> **WHAT NEEDS TO BE DONE**
Word for word, restate the lines from the top of the records below through the line with "FRIANDISES POUR", both included, with no pictures in the result.

────────────────────────────────────────

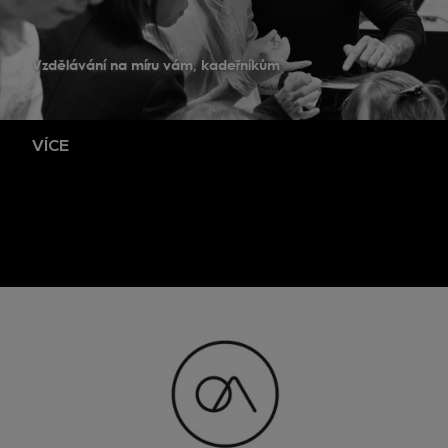
Vzdělávání na míru vám, kadeřníkům
VÍCE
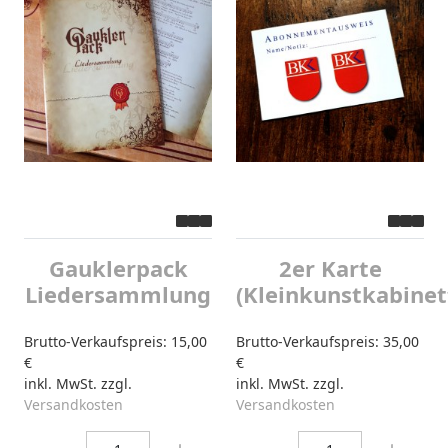
Gauklerpack
2er Karte
Liedersammlung
(Kleinkunstkabinet
Brutto-Verkaufspreis:
15,00
Brutto-Verkaufspreis:
35,00
€
€
inkl. MwSt. zzgl.
inkl. MwSt. zzgl.
Versandkosten
Versandkosten
Menge:
Menge:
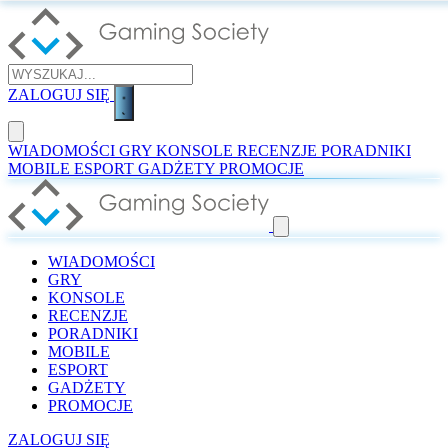
ZALOGUJ SIĘ
WIADOMOŚCI
GRY
KONSOLE
RECENZJE
PORADNIKI
MOBILE
ESPORT
GADŻETY
PROMOCJE
WIADOMOŚCI
GRY
KONSOLE
RECENZJE
PORADNIKI
MOBILE
ESPORT
GADŻETY
PROMOCJE
ZALOGUJ SIĘ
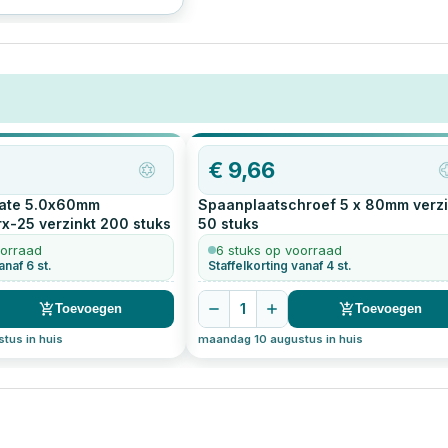
le mogelijke klussen, van
 van
rnieren tot het monteren
r een muur.
€
9,66
mate 5.0x60mm
Spaanplaatschroef 5 x 80mm verzi
x-25 verzinkt
200
stuks
50
stuks
oorraad
6 stuks op voorraad
anaf 6 st.
Staffelkorting vanaf 4 st.
1
Toevoegen
Toevoegen
tus in huis
maandag 10 augustus in huis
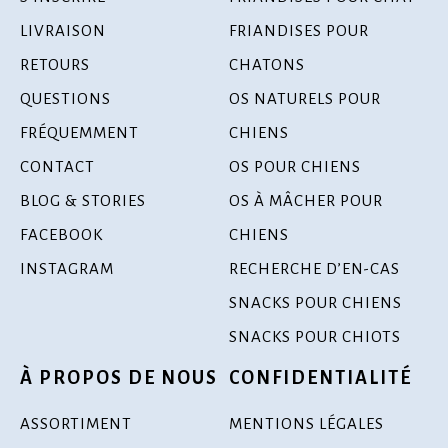
LIVRAISON
FRIANDISES POUR
RETOURS
CHATONS
QUESTIONS
OS NATURELS POUR
FRÉQUEMMENT
CHIENS
CONTACT
OS POUR CHIENS
BLOG & STORIES
OS À MÂCHER POUR
FACEBOOK
CHIENS
INSTAGRAM
RECHERCHE D’EN-CAS
SNACKS POUR CHIENS
SNACKS POUR CHIOTS
À PROPOS DE NOUS
CONFIDENTIALITÉ
ASSORTIMENT
MENTIONS LÉGALES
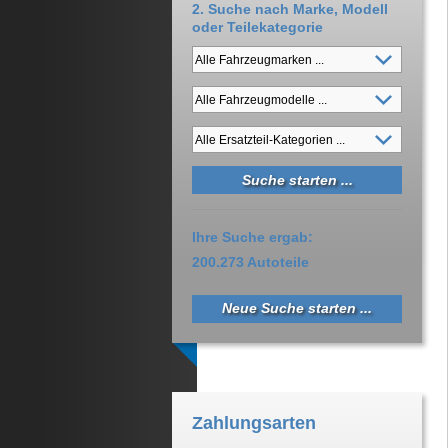
2. Suche nach Marke, Modell
oder Teilekategorie
Ihre Suche ergab:
200.273 Autoteile
Neue Suche starten ...
Zahlungsarten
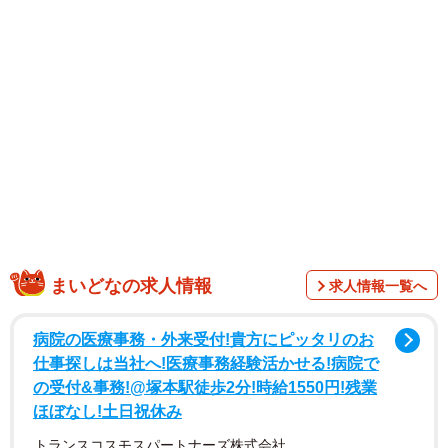
つけをお願いして一晩みてもらったところ、翌朝娘さんは
熱が出てしまい誕生日会に出席できなかったとか。実は、
先月娘さんは熱で遠足に行けなかったこともあり、今回の
誕生日会に備えて体調を崩さないよう気を付けていたそう
ですが･･･前日の夜、パパさんは加湿器や暖房を入れず寝か
せてしまったとのこと。
まいどなの求人情報
求人情報一覧へ
病院の医療事務・外来受付!貴方にピッタリのお
仕事探しは当社へ!医療事務経験活かせる!病院で
の受付&事務!@塚本駅徒歩2分!時給1550円!残業
ほぼなし!土日祝休み
トランスコスモスパートナーズ株式会社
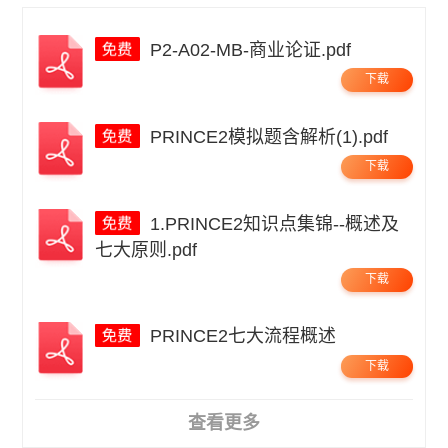
P2-A02-MB-商业论证.pdf
下载
PRINCE2模拟题含解析(1).pdf
下载
1.PRINCE2知识点集锦--概述及
七大原则.pdf
下载
PRINCE2七大流程概述
下载
查看更多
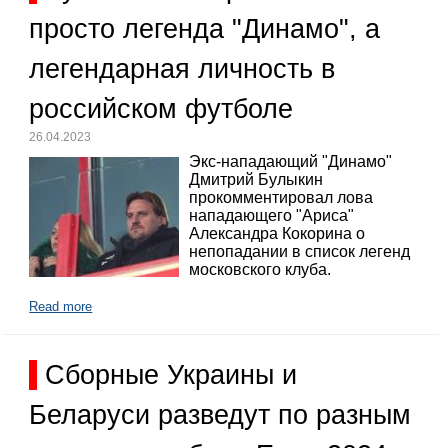
просто легенда "Динамо", а
легендарная личность в
российском футболе
26.04.2023
Экс-нападающий "Динамо"
Дмитрий Булыкин
прокомментировал лова
нападающего "Ариса"
Александра Кокорина о
непопадании в список легенд
московского клуба.
Read more
Сборные Украины и
Беларуси разведут по разным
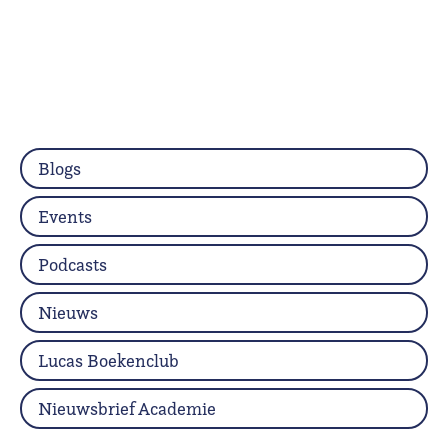
Blogs
Events
Podcasts
Nieuws
Lucas Boekenclub
Nieuwsbrief Academie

────────────────────────────────────────

> **ANSWER TO THE EXERCISE**
Vzdělávání na míru vám, kadeřníkům
VÍCE
Gauklerpack
2er Karte
Liedersammlung
(Kleinkunstkabinet
Brutto-Verkaufspreis:
15,00
Brutto-Verkaufspreis:
35,00
€
€
inkl. MwSt. zzgl.
inkl. MwSt. zzgl.
Versandkosten
Versandkosten
Menge:
Menge:
ZALOGUJ SIĘ
WIADOMOŚCI
GRY
KONSOLE
RECENZJE
PORADNIKI
MOBILE
ESPORT
GADŻETY
PROMOCJE
WIADOMOŚCI
GRY
KONSOLE
RECENZJE
PORADNIKI
MOBILE
ESPORT
GADŻETY
PROMOCJE
ZALOGUJ SIĘ
le mogelijke klussen, van
 van
rnieren tot het monteren
r een muur.
€
9,66
mate 5.0x60mm
Spaanplaatschroef 5 x 80mm verzi
x-25 verzinkt
200
stuks
50
stuks
oorraad
6 stuks op voorraad
anaf 6 st.
Staffelkorting vanaf 4 st.
1
Toevoegen
Toevoegen
tus in huis
maandag 10 augustus in huis
LIVRAISON
FRIANDISES POUR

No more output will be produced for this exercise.